While bacteria in general appear to have a large number of tandem repeats, the possible phenotypic effects of intragenic repeats are only beginning to be examined. Evidence exists from other organisms that variable number tandem repeats are involved in the evolution of new genes, gene regulation, adaptation, resistance to environmental stresses, and avoidance of the immune system. In this work, we have investigated the presence and variability in copy number of tandemly repeated sequences in the genome of L. pneumophila, an important human pathogen and model for the study of host-pathogen interactions. We have identified 23 genes containing tandem repeats and determined that seven of them exhibited variability in repeat copy number between strains.

More importantly, we have demonstrated that the distribution of repeat variation is significantly non-random in L. pneumophila and therefore may have functional implications. Our results suggest that the number of intragenic tandem repeats found within most genes varies as a function of strain origin. Six of the seven genes examined display distinctive differences between the three groups of strains examined (environmental, clinical, and hot springs). In particular, four genes exhibit significant differences in repeat copy number between environmental and clinical samples. Moreover, for three of the four genes, the distribution of repeat copy number is also significant between clinical samples and hot springs samples, further highlighting the potential significance of the higher repeat copy number found in clinical samples for these genes.

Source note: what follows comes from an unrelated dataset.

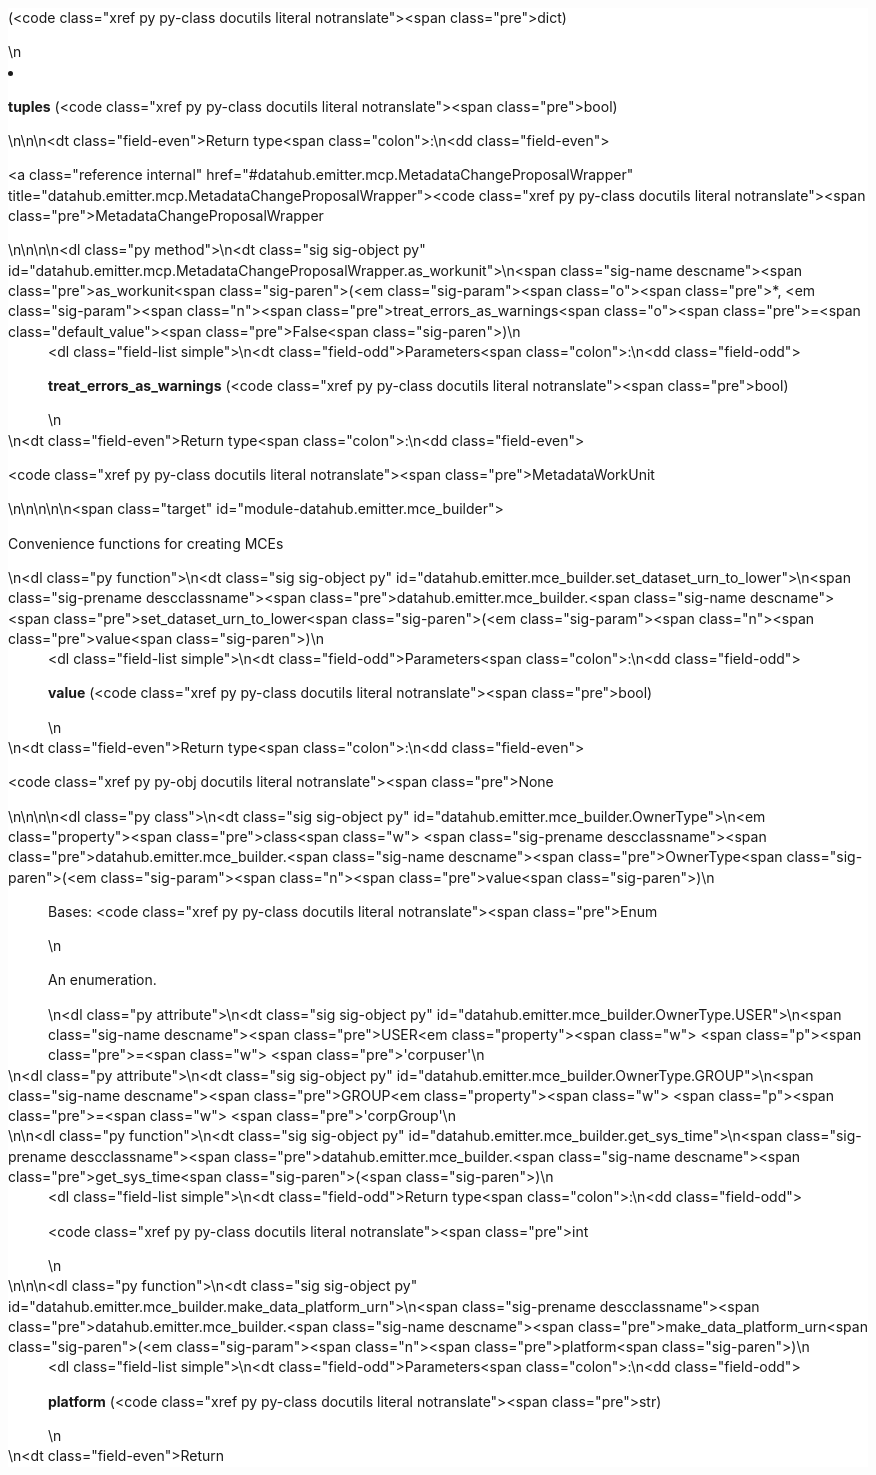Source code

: (<code class=\"xref py py-class docutils literal notranslate\"><span class=\"pre\">dict</span></code>)</p></li>\n<li><p><strong>tuples</strong> (<code class=\"xref py py-class docutils literal notranslate\"><span class=\"pre\">bool</span></code>)</p></li>\n</ul>\n</dd>\n<dt class=\"field-even\">Return type<span class=\"colon\">:</span></dt>\n<dd class=\"field-even\"><p><a class=\"reference internal\" href=\"#datahub.emitter.mcp.MetadataChangeProposalWrapper\" title=\"datahub.emitter.mcp.MetadataChangeProposalWrapper\"><code class=\"xref py py-class docutils literal notranslate\"><span class=\"pre\">MetadataChangeProposalWrapper</span></code></a></p>\n</dd>\n</dl>\n</dd></dl>\n<dl class=\"py method\">\n<dt class=\"sig sig-object py\" id=\"datahub.emitter.mcp.MetadataChangeProposalWrapper.as_workunit\">\n<span class=\"sig-name descname\"><span class=\"pre\">as_workunit</span></span><span class=\"sig-paren\">(</span><em class=\"sig-param\"><span class=\"o\"><span class=\"pre\">*</span></span></em>, <em class=\"sig-param\"><span class=\"n\"><span class=\"pre\">treat_errors_as_warnings</span></span><span class=\"o\"><span class=\"pre\">=</span></span><span class=\"default_value\"><span class=\"pre\">False</span></span></em><span class=\"sig-paren\">)</span></dt>\n<dd><dl class=\"field-list simple\">\n<dt class=\"field-odd\">Parameters<span class=\"colon\">:</span></dt>\n<dd class=\"field-odd\"><p><strong>treat_errors_as_warnings</strong> (<code class=\"xref py py-class docutils literal notranslate\"><span class=\"pre\">bool</span></code>)</p>\n</dd>\n<dt class=\"field-even\">Return type<span class=\"colon\">:</span></dt>\n<dd class=\"field-even\"><p><code class=\"xref py py-class docutils literal notranslate\"><span class=\"pre\">MetadataWorkUnit</span></code></p>\n</dd>\n</dl>\n</dd></dl>\n</dd></dl>\n<span class=\"target\" id=\"module-datahub.emitter.mce_builder\"></span><p>Convenience functions for creating MCEs</p>\n<dl class=\"py function\">\n<dt class=\"sig sig-object py\" id=\"datahub.emitter.mce_builder.set_dataset_urn_to_lower\">\n<span class=\"sig-prename descclassname\"><span class=\"pre\">datahub.emitter.mce_builder.</span></span><span class=\"sig-name descname\"><span class=\"pre\">set_dataset_urn_to_lower</span></span><span class=\"sig-paren\">(</span><em class=\"sig-param\"><span class=\"n\"><span class=\"pre\">value</span></span></em><span class=\"sig-paren\">)</span></dt>\n<dd><dl class=\"field-list simple\">\n<dt class=\"field-odd\">Parameters<span class=\"colon\">:</span></dt>\n<dd class=\"field-odd\"><p><strong>value</strong> (<code class=\"xref py py-class docutils literal notranslate\"><span class=\"pre\">bool</span></code>)</p>\n</dd>\n<dt class=\"field-even\">Return type<span class=\"colon\">:</span></dt>\n<dd class=\"field-even\"><p><code class=\"xref py py-obj docutils literal notranslate\"><span class=\"pre\">None</span></code></p>\n</dd>\n</dl>\n</dd></dl>\n<dl class=\"py class\">\n<dt class=\"sig sig-object py\" id=\"datahub.emitter.mce_builder.OwnerType\">\n<em class=\"property\"><span class=\"pre\">class</span><span class=\"w\"> </span></em><span class=\"sig-prename descclassname\"><span class=\"pre\">datahub.emitter.mce_builder.</span></span><span class=\"sig-name descname\"><span class=\"pre\">OwnerType</span></span><span class=\"sig-paren\">(</span><em class=\"sig-param\"><span class=\"n\"><span class=\"pre\">value</span></span></em><span class=\"sig-paren\">)</span></dt>\n<dd><p>Bases: <code class=\"xref py py-class docutils literal notranslate\"><span class=\"pre\">Enum</span></code></p>\n<p>An enumeration.</p>\n<dl class=\"py attribute\">\n<dt class=\"sig sig-object py\" id=\"datahub.emitter.mce_builder.OwnerType.USER\">\n<span class=\"sig-name descname\"><span class=\"pre\">USER</span></span><em class=\"property\"><span class=\"w\"> </span><span class=\"p\"><span class=\"pre\">=</span></span><span class=\"w\"> </span><span class=\"pre\">'corpuser'</span></em></dt>\n<dd></dd></dl>\n<dl class=\"py attribute\">\n<dt class=\"sig sig-object py\" id=\"datahub.emitter.mce_builder.OwnerType.GROUP\">\n<span class=\"sig-name descname\"><span class=\"pre\">GROUP</span></span><em class=\"property\"><span class=\"w\"> </span><span class=\"p\"><span class=\"pre\">=</span></span><span class=\"w\"> </span><span class=\"pre\">'corpGroup'</span></em></dt>\n<dd></dd></dl>\n</dd></dl>\n<dl class=\"py function\">\n<dt class=\"sig sig-object py\" id=\"datahub.emitter.mce_builder.get_sys_time\">\n<span class=\"sig-prename descclassname\"><span class=\"pre\">datahub.emitter.mce_builder.</span></span><span class=\"sig-name descname\"><span class=\"pre\">get_sys_time</span></span><span class=\"sig-paren\">(</span><span class=\"sig-paren\">)</span></dt>\n<dd><dl class=\"field-list simple\">\n<dt class=\"field-odd\">Return type<span class=\"colon\">:</span></dt>\n<dd class=\"field-odd\"><p><code class=\"xref py py-class docutils literal notranslate\"><span class=\"pre\">int</span></code></p>\n</dd>\n</dl>\n</dd></dl>\n<dl class=\"py function\">\n<dt class=\"sig sig-object py\" id=\"datahub.emitter.mce_builder.make_data_platform_urn\">\n<span class=\"sig-prename descclassname\"><span class=\"pre\">datahub.emitter.mce_builder.</span></span><span class=\"sig-name descname\"><span class=\"pre\">make_data_platform_urn</span></span><span class=\"sig-paren\">(</span><em class=\"sig-param\"><span class=\"n\"><span class=\"pre\">platform</span></span></em><span class=\"sig-paren\">)</span></dt>\n<dd><dl class=\"field-list simple\">\n<dt class=\"field-odd\">Parameters<span class=\"colon\">:</span></dt>\n<dd class=\"field-odd\"><p><strong>platform</strong> (<code class=\"xref py py-class docutils literal notranslate\"><span class=\"pre\">str</span></code>)</p>\n</dd>\n<dt class=\"field-even\">Return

One possible complication with an experiment of this nature is the rate of change of repeat copy number. While a variety of studies have been undertaken examining the mechanism and stability of tandem repeats, none of them addressed intragenic tandem repeats in particular and most have focused on smaller microsatellites (1–6 bp) [39]. In our hands, none of these larger repeats changed in copy number through multiple generations under a variety of conditions. While these conditions do not accurately substitute for a competitive natural environment, these experiments do suggest that intragenic repeat number is reasonably stable over time.

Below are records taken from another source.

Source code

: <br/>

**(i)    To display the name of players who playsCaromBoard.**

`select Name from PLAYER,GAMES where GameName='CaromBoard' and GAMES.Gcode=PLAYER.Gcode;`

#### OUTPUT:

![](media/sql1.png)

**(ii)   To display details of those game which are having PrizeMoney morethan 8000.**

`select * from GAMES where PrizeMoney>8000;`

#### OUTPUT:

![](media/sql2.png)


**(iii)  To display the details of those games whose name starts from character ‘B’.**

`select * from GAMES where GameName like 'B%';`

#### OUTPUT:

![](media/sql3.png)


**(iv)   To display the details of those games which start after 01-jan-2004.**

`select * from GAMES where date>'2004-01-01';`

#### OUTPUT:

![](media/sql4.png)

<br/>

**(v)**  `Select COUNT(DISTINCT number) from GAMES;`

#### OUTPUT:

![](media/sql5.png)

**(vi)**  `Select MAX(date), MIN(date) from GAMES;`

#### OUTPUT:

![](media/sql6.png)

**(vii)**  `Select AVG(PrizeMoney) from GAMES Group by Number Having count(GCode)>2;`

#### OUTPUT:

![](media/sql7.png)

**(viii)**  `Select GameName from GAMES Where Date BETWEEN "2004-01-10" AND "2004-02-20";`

The four genes which exhibit significant differences in repeat copy number between environmental and clinical samples are of particular interest from a clinical perspective since tandem repeats in these genes could play roles in the pathogenesis of L. pneumophila. LPG1038 is annotated as "vrrb" in the published sequence, however we have been unable to verify any nucleotide or protein homology with the "variable region with repetitive sequence B" (vrrb) gene from Bacillus anthracis [40]. Furthermore, BLAST searches with this sequence do not produce any significant hits other than those from the published L. pneumophila sequences. It is therefore possible that this gene may represent a novel virulence factor in which tandem repeats could play a functional role. LPG1299 is homologous to the fimV gene described in Pseudomonas aeruginosa [41]. This gene is thought to be involved in twitching motility, possibly through the remodeling of the peptidoglycan layer to enable assembly of type IV pili. Twitching motility is known to be important in the virulence of P. aeruginosa, however it has not yet been described in L. pneumophila. LPG2416 is a gene of unknown function but contains an ankyrin repeat sequence, thought to mediate protein-protein interactions [42], and which have been recently demonstrated to play a role in the manipulation of L. pneumophila host physiology and infection [37, 43, 44]. Lastly, LPG2793 encodes an effecter of the Icm/Dot type IV secretion system and is known to play a role in the release of L. pneumophila from a protozoan host [45, 46].

Conclusion

Overall, our results provide a detailed examination of variable intragenic tandem repeat distribution as a function of strain origin. These data suggest a potential functional role of tandem repeats in adaptation to different environments. Current work is focused on understanding the exact role that intragenic tandem repeats play in particular genes.